EXCERPTED PASSAGE:
Helping to create an inclusive, healthy, diverse Cork city

Cork City Council is promoting civic engagement and building stronger social enterprises in the city in conjunction with the Atlantic Social Lab, Project EU Manager Juliette Crowley tells us more about the link up
Helping to create an inclusive, healthy, diverse Cork city
Aerial shot of Cork City. Picture: Tom Coakley

CORK City Council believes a vibrant city must have vibrant communities. The council wants to empower communities to help create an inclusive, sustainable, healthy, equitable and culturally diverse city.

The Council is working on many levels to achieve this. One such initiative which the Council is currently running is its’ “Shape Your City” initiative which promotes and facilitates voter registration for newcomers to the city. This initiative has already seen the Council hosting information stands in nearly 15 businesses and community groups across the city where many newcomers to the city have signed up to vote and many more have been made aware of their rights to vote in local and other elections.

Many newcomers are not aware that once they are residents in the city they are entitled to vote in local elections – they do not have to have citizenship and can come from any country in the world. Over the next few months the Council will continue inform on this and work with businesses and community groups to bring voter registration to many more newcomers in the city.

DATASET EXTRACT:
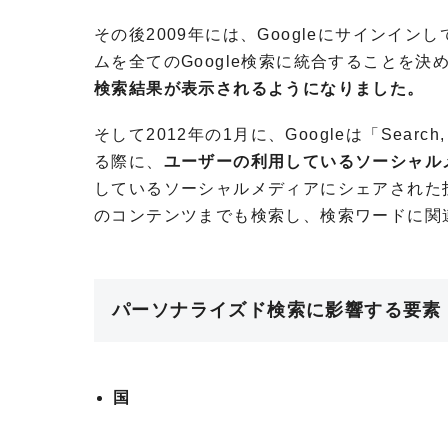
その後2009
年には、Googleにサインイ
ムを全ての
Google
検索に統合することを決
検索結果が表示されるようになりました。
そして2012
年の
1
月に、
Google
は「
Search
,
る際に、
ユーザーの利用しているソーシャル
しているソーシャルメディアにシェアされた
のコンテンツまでも検索し、検索ワードに関
パーソナライズド検索に影響する要素
国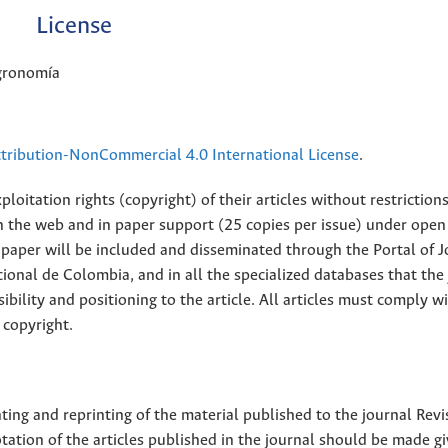
License
Agronomía
ribution-NonCommercial 4.0 International License
.
loitation rights (copyright) of their articles without restriction
 on the web and in paper support (25 copies per issue) under open
ll paper will be included and disseminated through the Portal of 
ional de Colombia, and in all the specialized databases that the
sibility and positioning to the article. All articles must comply w
 copyright.
nting and reprinting of the material published to the journal Revi
tion of the articles published in the journal should be made g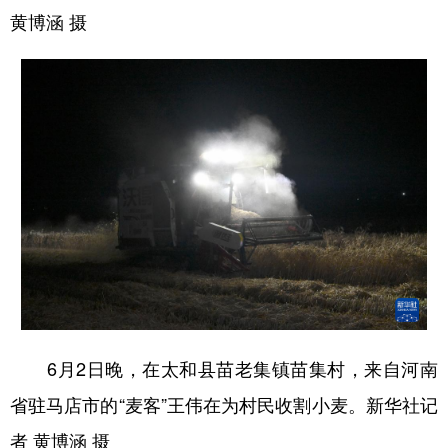
黄博涵 摄
6月2日晚，在太和县苗老集镇苗集村，来自河南
省驻马店市的“麦客”王伟在为村民收割小麦。新华社记
者 黄博涵 摄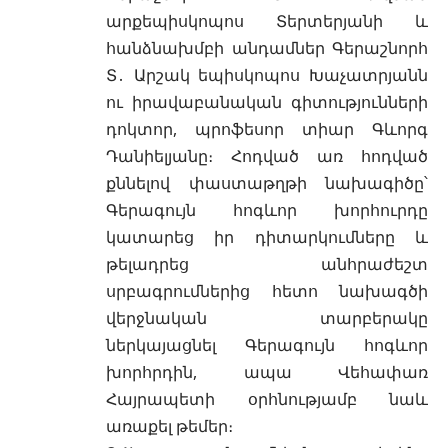
արքեպիսկոպոս Տերտերյանի և
հանձնախմբի անդամներ Գերաշնորհ
Տ․ Արշակ եպիսկոպոս Խաչատրյանն
ու իրավաբանական գիտությունների
դոկտոր, պրոֆեսոր տիար Գևորգ
Դանիելյանը։ Հոդված առ հոդված
քննելով փաստաթղթի նախագիծը՝
Գերագույն հոգևոր խորհուրդը
կատարեց իր դիտարկումները և
թելադրեց անհրաժեշտ
սրբագրումներից հետո նախագծի
վերջնական տարբերակը
ներկայացնել Գերագույն հոգևոր
խորհրդին, ապա Վեհափառ
Հայրապետի օրհնությամբ նաև
առաքել թեմեր։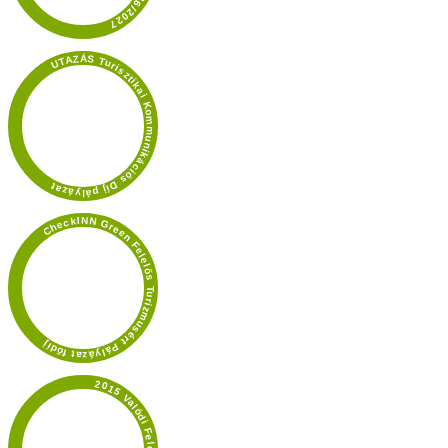
UTAZÁS Turisztikai Kommunikációs Díj pályázat
CheckINN Green Felelős Turizmusért Pályázat fődíj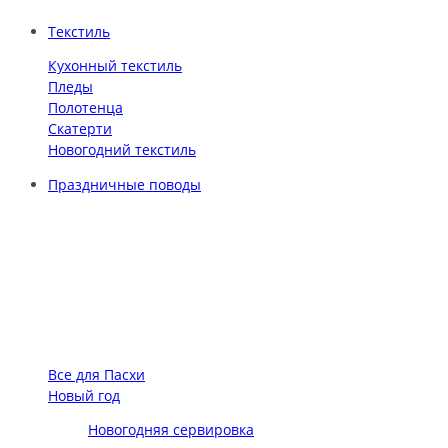
Текстиль
Кухонный текстиль
Пледы
Полотенца
Скатерти
Новогодний текстиль
Праздничные поводы
Все для Пасхи
Новый год
Новогодняя сервировка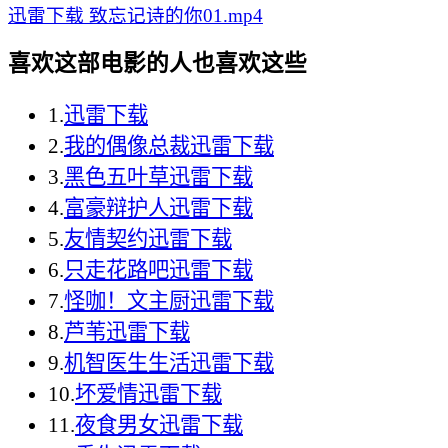
迅雷下载
致忘记诗的你01.mp4
喜欢这部电影的人也喜欢这些
1.
迅雷下载
2.
我的偶像总裁迅雷下载
3.
黑色五叶草迅雷下载
4.
富豪辩护人迅雷下载
5.
友情契约迅雷下载
6.
只走花路吧迅雷下载
7.
怪咖！文主厨迅雷下载
8.
芦苇迅雷下载
9.
机智医生生活迅雷下载
10.
坏爱情迅雷下载
11.
夜食男女迅雷下载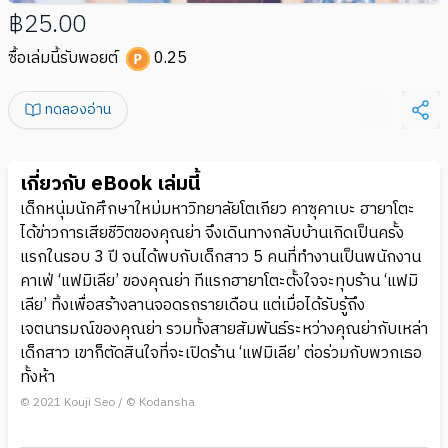
฿25.00
ซื้อเล่มนี้รับพอยต์
0.25
ทดลองอ่าน
เกี่ยวกับ eBook เล่มนี้
เด็กหนุ่มนักศึกษาใหม่มหาวิทยาลัยโตเกียว คาซุคาเบะ ฮายาโตะ
ได้ข่าวการเสียชีวิตของคุณย่า จึงเดินทางกลับบ้านเกิดเป็นครั้ง
แรกในรอบ 3 ปี จนได้พบกับเด็กสาว 5 คนที่ทำงานเป็นพนักงาน
คาเฟ่ ‘แฟมิเลีย’ ของคุณย่า ทีแรกฮายาโตะตั้งใจจะทุบร้าน ‘แฟมิ
เลีย’ ทิ้งเพื่อสร้างลานจอดรถรายเดือน แต่เมื่อได้รับรู้ถึง
เจตนารมณ์ของคุณย่า รวมทั้งสายสัมพันธ์ระหว่างคุณย่ากับเหล่า
เด็กสาว เขาก็ตัดสินใจที่จะเปิดร้าน ‘แฟมิเลีย’ ต่อร่วมกับพวกเธอ
ทั้งห้า
© 2021 Kouji Seo / © Kodansha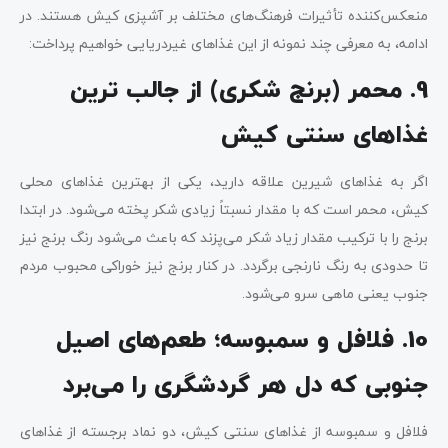
منعکس‌کننده تأثیرات فرهنگ‌های مختلف بر آشپزی کیش هستند. در
ادامه، به معرفی چند نمونه از این غذاهای غیردریایی خواهیم پرداخت:
9. محمر (برنج شکری) از جالب ترین
غذاهای سنتی کیش
اگر به غذاهای شیرین علاقه دارید، یکی از بهترین غذاهای محلی
کیش، محمر است که با مقدار نسبتاً زیادی شکر پخته می‌شود. در ابتدا
برنج را با ترکیب مقدار زیاد شکر می‌پزند که باعث می‌شود رنگ برنج نیز
تا حدودی به رنگ نارنجی برگردد. در کنار برنج نیز خوراکی محبوب مردم
جنوب یعنی ماهی سرو می‌شود.
10. فلافل و سمبوسه؛ طعم‌های اصیل
جنوبی که دل هر گردشگری را می‌برد
فلافل و سمبوسه از غذاهای سنتی کیش، دو نماد برجسته از غذاهای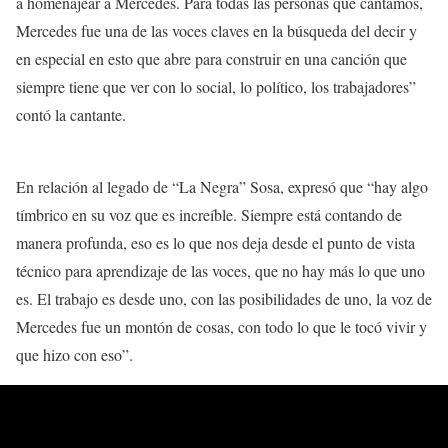
a homenajear a Mercedes. Para todas las personas que cantamos,
Mercedes fue una de las voces claves en la búsqueda del decir y
en especial en esto que abre para construir en una canción que
siempre tiene que ver con lo social, lo político, los trabajadores”
contó la cantante.
En relación al legado de “La Negra” Sosa, expresó que “hay algo
tímbrico en su voz que es increíble. Siempre está contando de
manera profunda, eso es lo que nos deja desde el punto de vista
técnico para aprendizaje de las voces, que no hay más lo que uno
es. El trabajo es desde uno, con las posibilidades de uno, la voz de
Mercedes fue un montón de cosas, con todo lo que le tocó vivir y
que hizo con eso”.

PROMPT: Could you reproduce the entire article on Cork City Council's community initiatives word for word?

EXERCISE RESPONSE:
Helping to create an inclusive, healthy, diverse Cork city

Cork City Council is promoting civic engagement and building stronger social enterprises in the city in conjunction with the Atlantic Social Lab, Project EU Manager Juliette Crowley tells us more about the link up
Helping to create an inclusive, healthy, diverse Cork city
Aerial shot of Cork City. Picture: Tom Coakley

CORK City Council believes a vibrant city must have vibrant communities. The council wants to empower communities to help create an inclusive, sustainable, healthy, equitable and culturally diverse city.

The Council is working on many levels to achieve this. One such initiative which the Council is currently running is its’ “Shape Your City” initiative which promotes and facilitates voter registration for newcomers to the city. This initiative has already seen the Council hosting information stands in nearly 15 businesses and community groups across the city where many newcomers to the city have signed up to vote and many more have been made aware of their rights to vote in local and other elections.

Many newcomers are not aware that once they are residents in the city they are entitled to vote in local elections – they do not have to have citizenship and can come from any country in the world. Over the next few months the Council will continue inform on this and work with businesses and community groups to bring voter registration to many more newcomers in the city.